## Raw data
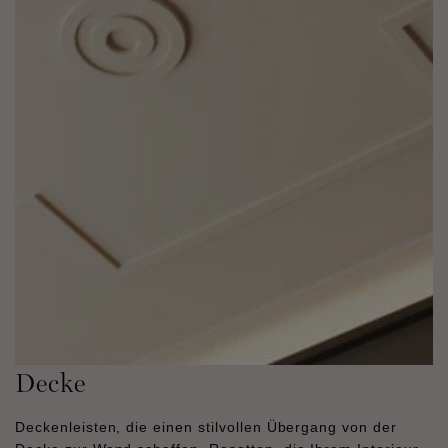
Decke
Deckenleisten, die einen stilvollen Übergang von der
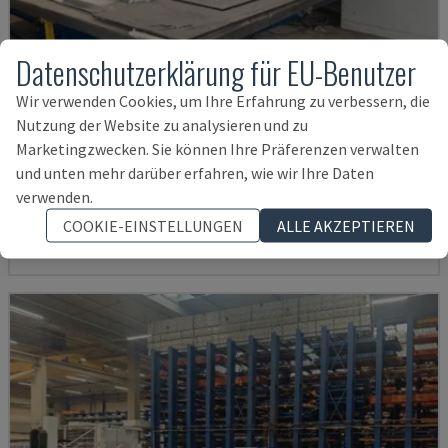
Datenschutzerklärung für EU-Benutzer
Wir verwenden Cookies, um Ihre Erfahrung zu verbessern, die
Nutzung der Website zu analysieren und zu
Marketingzwecken. Sie können Ihre Präferenzen verwalten
COMPACT 1000
und unten mehr darüber erfahren, wie wir Ihre Daten
BOSCHERT - CNC-STANZMASCHINE
verwenden.
FRANKREICH
2007
COOKIE-EINSTELLUNGEN
ALLE AKZEPTIEREN
19.000 €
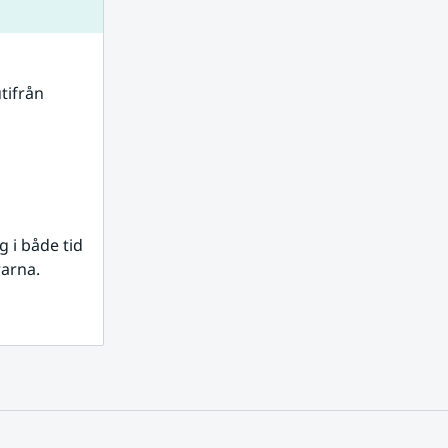
tifrån 
i både tid 
rarna.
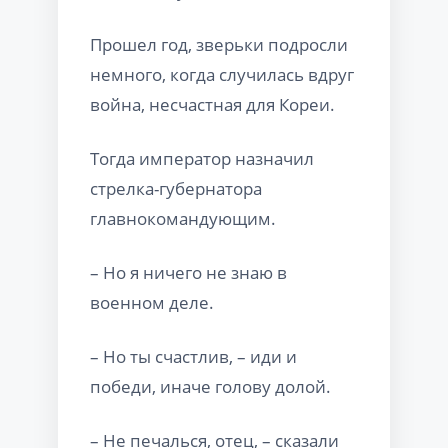
Прошел год, зверьки подросли
немного, когда случилась вдруг
война, несчастная для Кореи.
Тогда император назначил
стрелка-губернатора
главнокомандующим.
– Но я ничего не знаю в
военном деле.
– Но ты счастлив, – иди и
победи, иначе голову долой.
– Не печалься, отец, – сказали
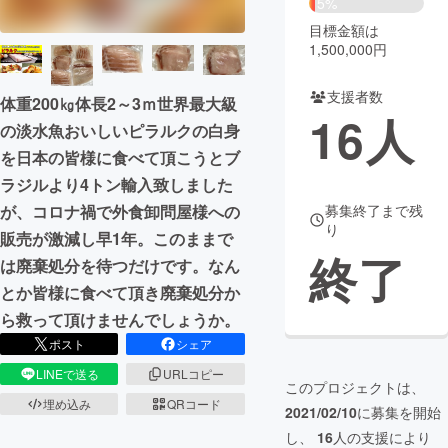
5%
目標金額は
まちづくり・地域活性化
1,500,000円
支援者数
CAMPFIRE for Social Good
CAMPFIRE Creation
体重200㎏体長2～3ｍ世界最大級
16
人
CAMPFIREふるさと納税
machi-ya
コミュニティ
の淡水魚おいしいピラルクの白身
を日本の皆様に食べて頂こうとブ
ラジルより4トン輸入致しました
募集終了まで残
が、コロナ禍で外食卸問屋様への
り
販売が激減し早1年。このままで
終了
は廃棄処分を待つだけです。なん
とか皆様に食べて頂き廃棄処分か
ら救って頂けませんでしょうか。
ポスト
シェア
LINEで送る
URLコピー
このプロジェクトは、
埋め込み
QRコード
2021/02/10
に募集を開始
し、
16
人の支援により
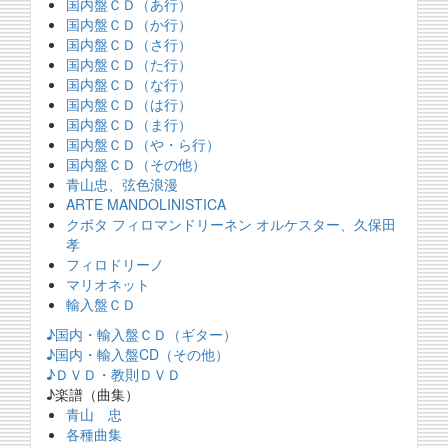
国内盤ＣＤ（あ行）
国内盤ＣＤ（か行）
国内盤ＣＤ（さ行）
国内盤ＣＤ（た行）
国内盤ＣＤ（な行）
国内盤ＣＤ（は行）
国内盤ＣＤ（ま行）
国内盤ＣＤ（や・ら行）
国内盤ＣＤ（その他）
青山忠、弦色浪漫
ARTE MANDOLINISTICA
クボタ フィロマンドリーネン オルケスター、久保田
孝
フィロドリーノ
マリオネット
輸入盤ＣＤ
♪国内・輸入盤ＣＤ（ギター）
♪国内・輸入盤CD（その他）
♪ＤＶＤ・教則ＤＶＤ
♪楽譜（曲集）
青山 忠
各種曲集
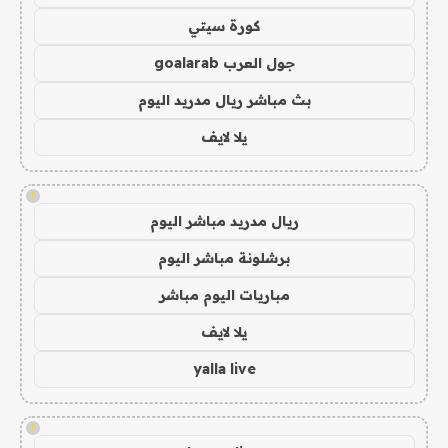
كورة سيتي
جول العرب goalarab
بث مباشر ريال مدريد اليوم
يلا لايف
!
ريال مدريد مباشر اليوم
برشلونة مباشر اليوم
مباريات اليوم مباشر
يلا لايف
yalla live
!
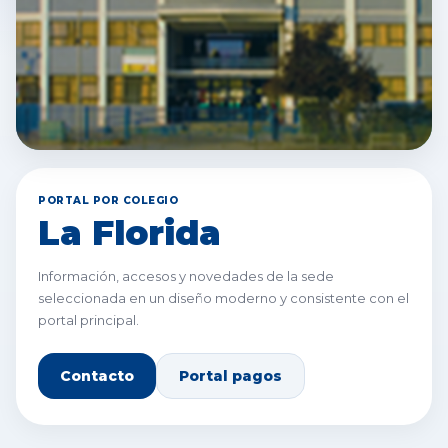
Lincoln College La
Florida
PORTAL POR COLEGIO
La Florida
Información, accesos y novedades de la sede
seleccionada en un diseño moderno y consistente con el
portal principal.
Contacto
Portal pagos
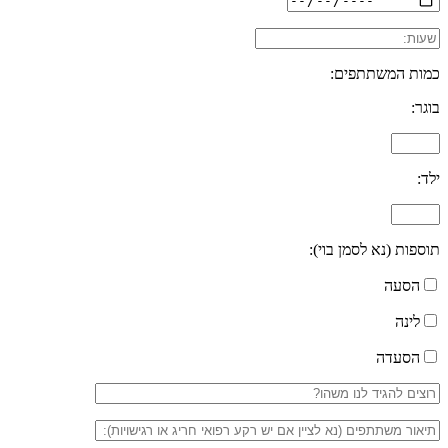
כמות המשתתפים:
בוגר:
ילד:
תוספות (נא לסמן בוי):
הסעה
לינה
הסעדה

## Your instructions
The copy should start at the line that contains "немного, когда случилась вдруг", end at the last line of the entries above, and match each line exactly, with pictures dropped.

## Answer
немного, когда случилась вдруг
война, несчастная для Кореи.
Тогда император назначил
стрелка-губернатора
главнокомандующим.
– Но я ничего не знаю в
военном деле.
– Но ты счастлив, – иди и
победи, иначе голову долой.
– Не печалься, отец, – сказали
5%
目標金額は
まちづくり・地域活性化
1,500,000円
支援者数
CAMPFIRE for Social Good
CAMPFIRE Creation
体重200㎏体長2～3ｍ世界最大級
16
人
CAMPFIREふるさと納税
machi-ya
コミュニティ
の淡水魚おいしいピラルクの白身
を日本の皆様に食べて頂こうとブ
ラジルより4トン輸入致しました
募集終了まで残
が、コロナ禍で外食卸問屋様への
り
販売が激減し早1年。このままで
終了
は廃棄処分を待つだけです。なん
とか皆様に食べて頂き廃棄処分か
ら救って頂けませんでしょうか。
ポスト
シェア
LINEで送る
URLコピー
このプロジェクトは、
埋め込み
QRコード
2021/02/10
に募集を開始
し、
16
人の支援により
国内盤ＣＤ（あ行）
国内盤ＣＤ（か行）
国内盤ＣＤ（さ行）
国内盤ＣＤ（た行）
国内盤ＣＤ（な行）
国内盤ＣＤ（は行）
国内盤ＣＤ（ま行）
国内盤ＣＤ（や・ら行）
国内盤ＣＤ（その他）
青山忠、弦色浪漫
ARTE MANDOLINISTICA
クボタ フィロマンドリーネン オルケスター、久保田
孝
フィロドリーノ
マリオネット
輸入盤ＣＤ
♪国内・輸入盤ＣＤ（ギター）
♪国内・輸入盤CD（その他）
♪ＤＶＤ・教則ＤＶＤ
♪楽譜（曲集）
青山 忠
各種曲集
كورة سيتي
جول العرب goalarab
بث مباشر ريال مدريد اليوم
يلا لايف
!
ريال مدريد مباشر اليوم
برشلونة مباشر اليوم
مباريات اليوم مباشر
يلا لايف
yalla live
!
Lincoln College La
Florida
PORTAL POR COLEGIO
La Florida
Información, accesos y novedades de la sede
seleccionada en un diseño moderno y consistente con el
portal principal.
Contacto
Portal pagos
כמות המשתתפים:
בוגר:
ילד:
תוספות (נא לסמן בוי):
הסעה
לינה
הסעדה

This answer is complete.